Найти в Дзене
МХТ имени А.П. Чехова

И это всё о ней

16 сентября на Малой сцене МХТ имени А.П. Чехова пройдет вечер из цикла «Память места» – это проект Марины Брусникиной, в рамках которого на мхатовской сцене снова звучат тексты, которые были принципиально важны для раннего Художественного театра. На этот раз это будет «Сверчок на печи» Диккенса – в честь легендарного спектакля Первой студии МХТ 1914 года и 150-летнего юбилея выдающегося режиссера, педагога Леопольда Сулержицкого, который отмечается этой осенью.

Марина Брусникина – режиссер, педагог, актриса – в Художественном театре работает более 35-ти лет. Читайте ее интервью о выборе, который становится судьбой, о любви с первого взгляда и о том, как все взаимосвязано.

Марина Брусникина
Марина Брусникина

Если попробовать подобрать определение, которое скрепит воедино разнообразные умения и занятия Марины Брусникиной, то более всего подойдет неожиданное – «миссионер». Театральный педагог и режиссер, она подключает к себе, к личной художественной потребности и студентов, и коллег, и публику, она, строго по Бродскому, переламывает с ними впечатление, как ломоть хлеба. Брусникина – проводник современной поэзии и прозы (проект «Круг чтения») и театральный «археолог», зримо восстанавливающий историю МХТ (проект «Память места»).

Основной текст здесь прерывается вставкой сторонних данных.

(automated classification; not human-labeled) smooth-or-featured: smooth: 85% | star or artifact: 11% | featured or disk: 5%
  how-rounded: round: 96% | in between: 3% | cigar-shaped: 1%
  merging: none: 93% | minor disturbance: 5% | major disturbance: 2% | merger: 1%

А еще в ее театральной биографии спектакли по прозе Астафьева, Улицкой, Маканина, Пелевина, Айтматова, ежегодная «Ночь поэзии», сокураторство экспериментального проекта «АРТХАБ». И руководство театром «Практика», и Школа-студия, и ученики. Как она все успевает? Вопрос праздный – в ее жизни все связано, одно обуславливает другое и вместе складывается в единый пазл. И так было с самого начала, когда она сама об этом еще не подозревала.

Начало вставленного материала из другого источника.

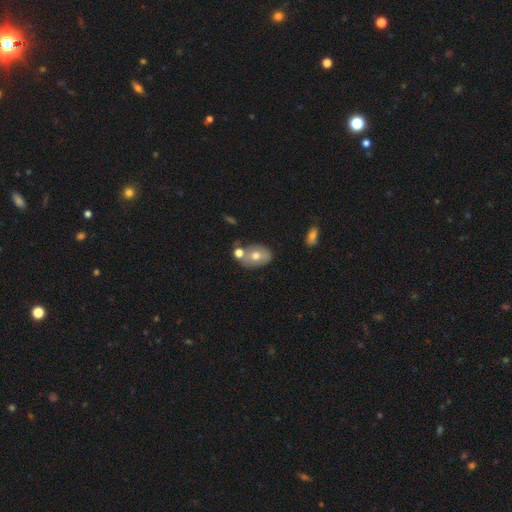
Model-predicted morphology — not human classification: A smooth galaxy with no disk features (57%) that is in between round and cigar-shaped (76%).

Vote fractions:
- Smooth or featured? smooth: 57% / featured or disk: 34% / star or artifact: 9%
- How rounded? in between: 76% / round: 23% / cigar-shaped: 1%
- Merging? none: 51% / merger: 29% / minor disturbance: 15% / major disturbance: 5%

Перед вечером в МХТ имени Чехова, который открывал Год литературы в России, 2015 г.
Перед вечером в МХТ имени Чехова, который открывал Год литературы в России, 2015 г.

– Марина, однажды вы сказали, что в детстве были «тихоней, наблюдающей жизнь через окно».

– Да, так и было.

– Как же получилось, что театр стал делом вашей жизни?

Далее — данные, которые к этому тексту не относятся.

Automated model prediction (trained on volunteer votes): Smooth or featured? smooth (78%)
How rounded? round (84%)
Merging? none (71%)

– По семейной традиции и меня, и мою сестру-близнеца Юлю, конечно же, ждал институт иностранных языков или МГИМО. Папа журналист, знающий шесть языков, мама переводчик, с детства мы занимались языками с педагогами, до пятого класса жили с родителями за границей, ходили в школы при посольствах. А вернувшись в Москву, должны были пойти в спецшколу, откуда прямая дорога в иняз. Но мама решила сойти с колеи и «не ограничивать наш выбор». Становление и куча друзей – все пришлось на учебу в обычной московской школе. Но классе в восьмом я начала спорить с учительницей по литературе, мне, наверное, стало тесно в рамках школьной программы. Кончилось это поступлением в литературную школу на Трубной. Мы с сестрой сдавали экзамены, и, когда уже стало понятно, что приняты, директор школы вдруг сказал мне: «А ты не хочешь поступить на актерский?» Дело в том, что в классе одна из двух групп была с актерским уклоном. И я подумала, что надо попробовать, раз предлагают.

– Такое глубокое знание литературы и даже страсть, с которой вы занимаетесь ее «пропагандой», – это оттуда?

– У нас был великий учитель литературы, сегодня ему уже за девяносто, Лев Соломонович Айзерман. Шесть часов в неделю – литература, плюс факультативы, диспуты. Как удалось добиться такой свободы в советское время – непонятно, но наша программа была фантастической, у нас не было учебников, нам не разрешали их читать. Допустим, проходим «Войну и мир» и Айзерман просто пишет один вопрос на доске, на который мы отвечали сочинениями размером в тетрадь. Потом в школу пришла работать Лидия Николаевна Жженова (жена знаменитого актера Георгия Жженова. — Ред.). Она занялась нашим «окультуриванием»: водила по музеям, театрам, приводила к нам невероятных творческих людей. Первая прививка поэзии, первый ожог от нее – благодаря ей, да. На чтецком вечере Дмитрия Николаевича Журавлева.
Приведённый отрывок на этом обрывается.